Dr. Sharma works at the University of Florida with Dr. Chris McCurdy, another noted kratom researcher in the U.S.
He has also studied with kratom scientist Dr. Bonnie Avery at the University of Mississippi.
In the interview, Dr. Sharma outlined the need to be neither pro-kratom nor anti-kratom, but to look only at the science.
Reports of negative consequences with kratom in the U.S. show blood concentrations of 70 to 190 times what would normally be seen in kratom usage. Said Dr. Sharma: “With everything, even if we drink too much water, it’s going to cause a problem.”
In other reports of negative effects in the U.S., other drugs were present. “In most of the kratom-related deaths,” Dr. Sharma said, “fentanyl was also a cause of death.”

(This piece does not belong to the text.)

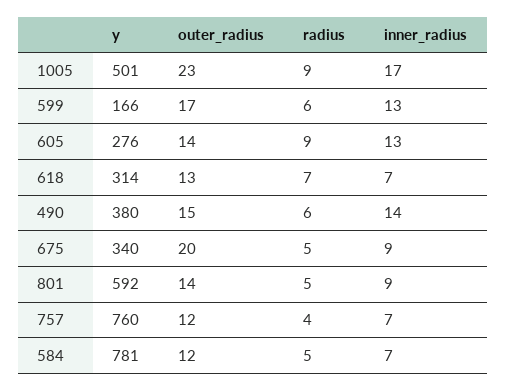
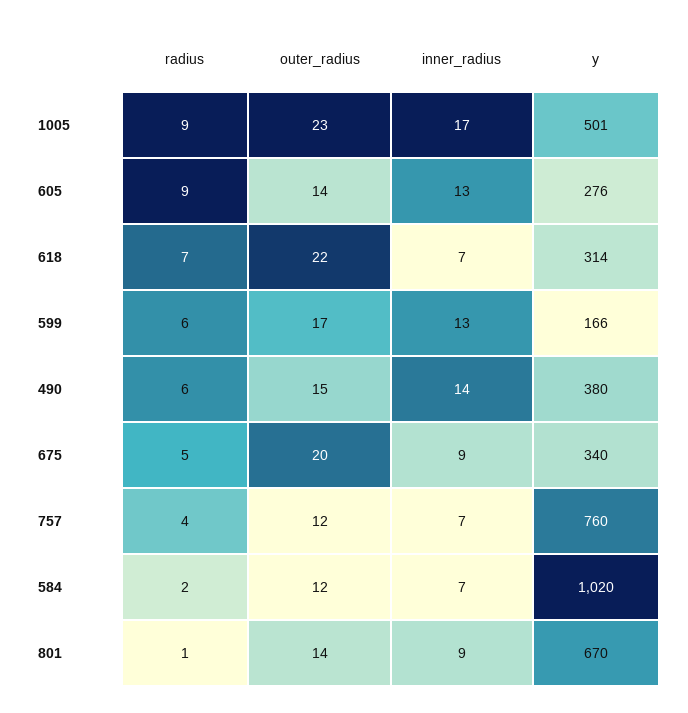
outer_radius, 618: 13 -> 22
y, 801: 592 -> 670
radius, 801: 5 -> 1
y, 584: 781 -> 1020
radius, 584: 5 -> 2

Studies on mice have shown problems, he said. “How do we calculate the mouse equivalent dose from the human dose?” He asked. “You would have to eat kilos to achieve that high (of a) concentration.”
He explained how kratom seems to help those struggling with opioid dependence. “Mitragynine (the active ingredient in kratom) is a partial opioid agonist. You give any amount of mitragynine, the maximum effect you can achieve is 40% of any full opioid agonist like Demerol or morphine. So you will never reach that full high effect.”
Additionally, said Dr. Sharma: “The mitragynine itself is a combination of four drugs given for receptor binding and receptor occupancy, which you need to treat opioid withdrawal. And that is the reward that this molecule has. It’s like you’ve mixed four drugs in a treatment therapy to treat opioid dependence and you can get the same thing with one mitragynine molecule.
The effects of mitragynine, similar to other substances, depend on how you take it. Dr. Sharma outlined 4 possible ways. They are mitragynine only in pill or capsules, only available for a clinical trial; kratom extract capsules from the marketplace which contain the full range of the substances in the kratom plant; boiling kratom in water and drinking the juice, or tea, as it is typically consumed in Malaysia; and intravenous (IV) injection for research studies. Because oral bioavailablity is proving to be high, and because oral ingestion is shown to create metabolites such as 7-hydroxymitragynine, Dr. Sharma says that IV intake does not prove to be more potent. Nor does the ingestion of pure mitragynine-only capsules. The two most commonly used methods - kratom extract and tea - seem to be the most effective in delivering benefits.
Many prior toxicity studies have shown incorrectly high levels of mitragynine, Sharma contends. More precise chromatography would show that four molecules, mitragynine, speciogynine, speciocliatine, and mitraciliatine are present. But since they are very close in structure to mitragynine, they have often been mislabeled.
Dr. Sharma recommended standardization of kratom products to control for pesticide use, toxic metals, added substances including cannabinoids, and other contaminants. He pointed to U.S.-based controlled farming as a favorable option, similar to the approach taken by the tobacco industry.